SUBROUTINE remove_element(element)

 TYPE(linked_list), POINTER :: element

 IF (ASSOCIATED(element%prev)) THEN
   ! Previous element exists
   element%prev%next=>element%next
 ELSE
   ! Previous element does not exist therefore element is the head. When
   ! element is removed the head is the element after the one being removed
   head=>element%next
 ENDIF

 IF (ASSOCIATED(element%next)) THEN
   ! next element exists
   element%next%prev=>element%prev
 ELSE
   ! next element does not exists therefore element is the tail. When element
   ! is removed the head is the element before the one being removed
   tail=>element%prev
 ENDIF

END SUBROUTINE remove_element

Once again, this code looks slightly counter-intuitive, but if you go through step by step, it’s fairly simple. In the following discussion the element being removed is called “C”, the element before “C” (if it exists) is called “P” and the element after “C” (if it exists) is called “N”

  • Check whether C’s prev element exists, this means that P exists.
  • If P exists then the element to be removed isn’t at the start of the chain. When C is removed, we need P%next to point to C%next. This leads to the odd looking element%prev%next=> element%next syntax.
  • If P does not exist then C is at the the start of the chain. In order to not leave the chain orphaned when C is removed, we need head to point to C%next.
  • Exactly the same logic applies for updating the element after C.
  • Check whether C’s next element exists, this means that N exists.
  • If N exists then the element to be removed isn’t at the end of the chain. When C is removed, we need N%prev to point to C%prev.
  • If P does not exist then C is at the the start of the chain.
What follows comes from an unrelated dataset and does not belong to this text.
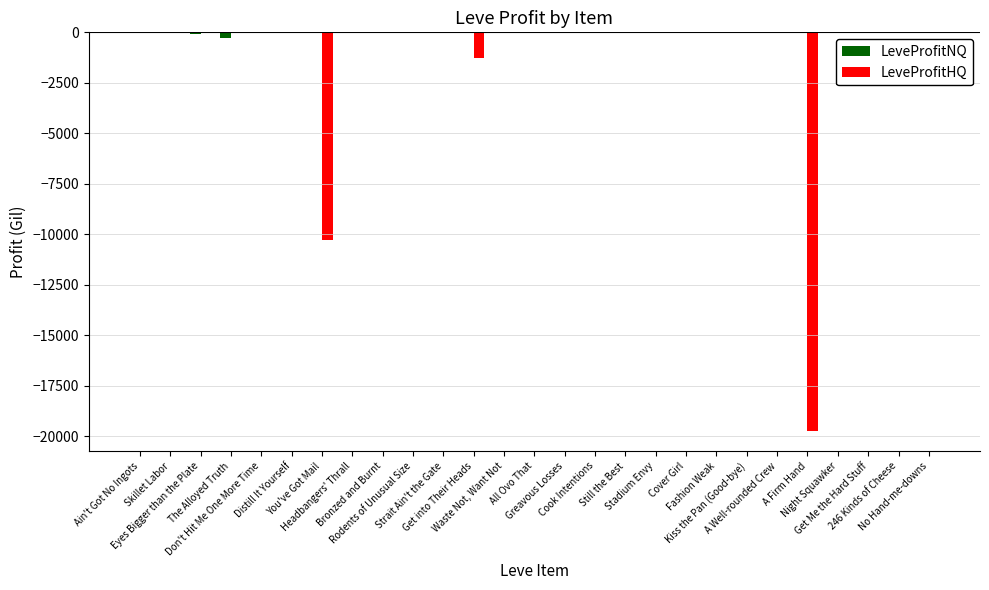

Which series has the largest total across all categories?

LeveProfitNQ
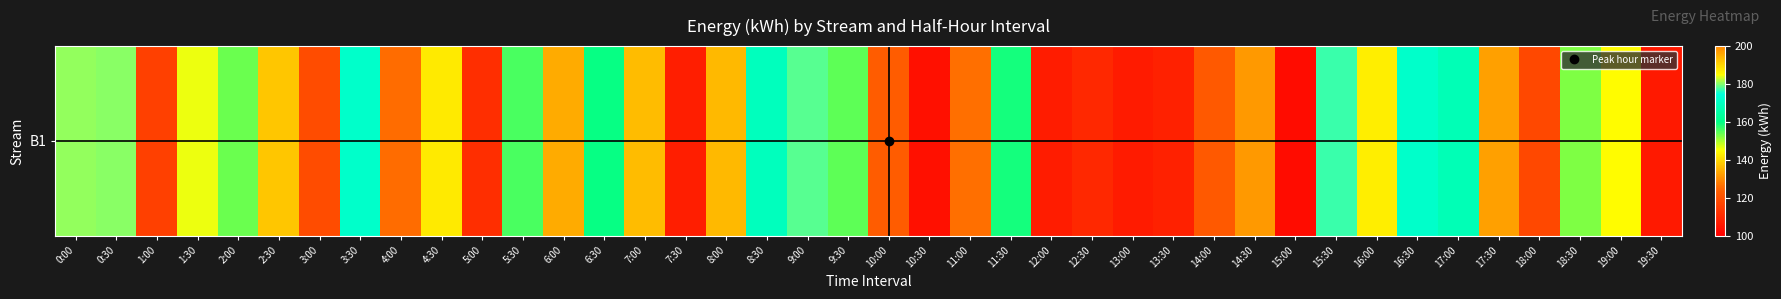

List the labels in order of value, largest first.

17:30, 8:00, 7:00, 16:00, 1:30, 0:00, 0:30, 9:00, 15:30, 3:30, 16:30, 8:30, 17:00, 6:30, 11:30, 5:30, 9:30, 2:00, 18:30, 19:00, 4:30, 2:30, 6:00, 14:30, 11:00, 4:00, 10:00, 14:00, 3:00, 18:00, 1:00, 5:00, 12:30, 13:30, 7:30, 12:00, 13:00, 19:30, 10:30, 15:00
In order to not leave the chain orphaned when C is removed, we need head to point to C%next.

Therefore, code to remove some elements from a linked list would look like:

TYPE(linked_list), POINTER :: current, next

current=>head
DO WHILE(ASSOCIATED(current))
 next=>current%next
 IF (dealloc) THEN
   CALL remove_element(current)
   DEALLOCATE(current)
 ENDIF
 current=>next
ENDDO

Note that “current” must be deallocated explicitly even after it has been removed from the linked list to prevent a memory leak. Note also that the pointer to the “next” element is saved before “current” is deallocated. This is not necessary but means that there is only one IF statement rather than the two otherwise required.